Write out the opening lines of the data word for word, up to and including the line with "Terms & Bedingungen", and leave every picture and every later line out.

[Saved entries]
'''

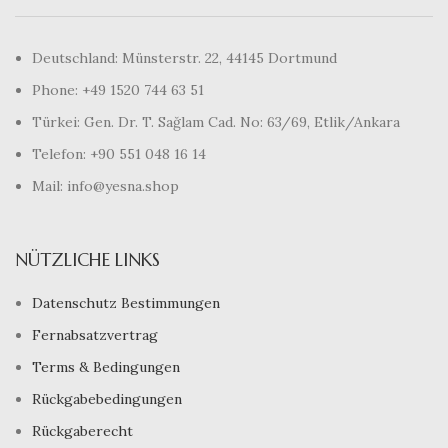
Deutschland: Münsterstr. 22, 44145 Dortmund
Phone: +49 1520 744 63 51
Türkei: Gen. Dr. T. Sağlam Cad. No: 63/69, Etlik/Ankara
Telefon: +90 551 048 16 14
Mail: info@yesna.shop
NÜTZLICHE LINKS
Datenschutz Bestimmungen
Fernabsatzvertrag
Terms & Bedingungen
Rückgabebedingungen
Rückgaberecht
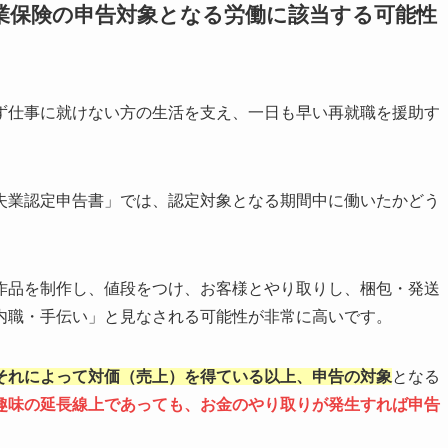
業保険の申告対象となる労働に該当する可能性
ず仕事に就けない方の生活を支え、一日も早い再就職を援助す
失業認定申告書」では、認定対象となる期間中に働いたかどう
作品を制作し、値段をつけ、お客様とやり取りし、梱包・発送
内職・手伝い」と見なされる可能性が非常に高いです。
それによって対価（売上）を得ている以上、申告の対象
となる
趣味の延長線上であっても、お金のやり取りが発生すれば申告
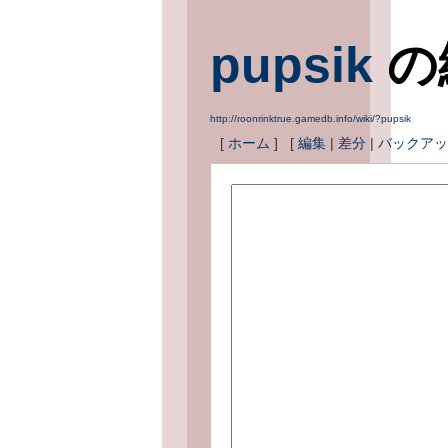
pupsik
の
http://roonrinktrue.gamedb.info/wiki/?pupsik
[
ホーム
] [
編集
|
差分
|
バックアッ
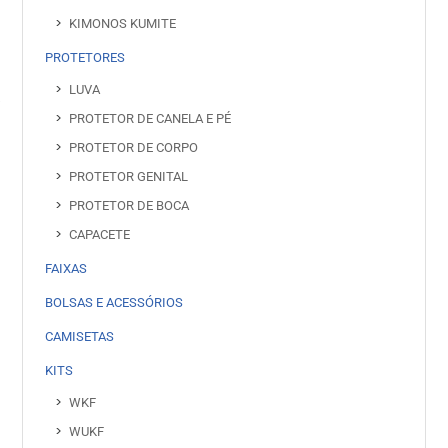
KIMONOS KUMITE
PROTETORES
LUVA
PROTETOR DE CANELA E PÉ
PROTETOR DE CORPO
PROTETOR GENITAL
PROTETOR DE BOCA
CAPACETE
FAIXAS
BOLSAS E ACESSÓRIOS
CAMISETAS
KITS
WKF
WUKF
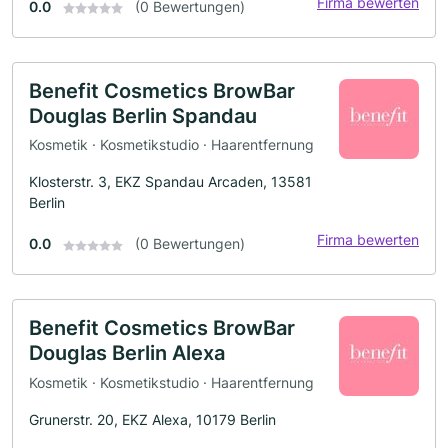
Firma bewerten
0.0
(0 Bewertungen)
Benefit Cosmetics BrowBar
Douglas Berlin Spandau
Kosmetik · Kosmetikstudio · Haarentfernung
Klosterstr. 3, EKZ Spandau Arcaden, 13581
Berlin
Firma bewerten
0.0
(0 Bewertungen)
Benefit Cosmetics BrowBar
Douglas Berlin Alexa
Kosmetik · Kosmetikstudio · Haarentfernung
Grunerstr. 20, EKZ Alexa, 10179 Berlin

'''

§ **EXERCISE RESULT**
Deutschland: Münsterstr. 22, 44145 Dortmund
Phone: +49 1520 744 63 51
Türkei: Gen. Dr. T. Sağlam Cad. No: 63/69, Etlik/Ankara
Telefon: +90 551 048 16 14
Mail: info@yesna.shop
NÜTZLICHE LINKS
Datenschutz Bestimmungen
Fernabsatzvertrag
Terms & Bedingungen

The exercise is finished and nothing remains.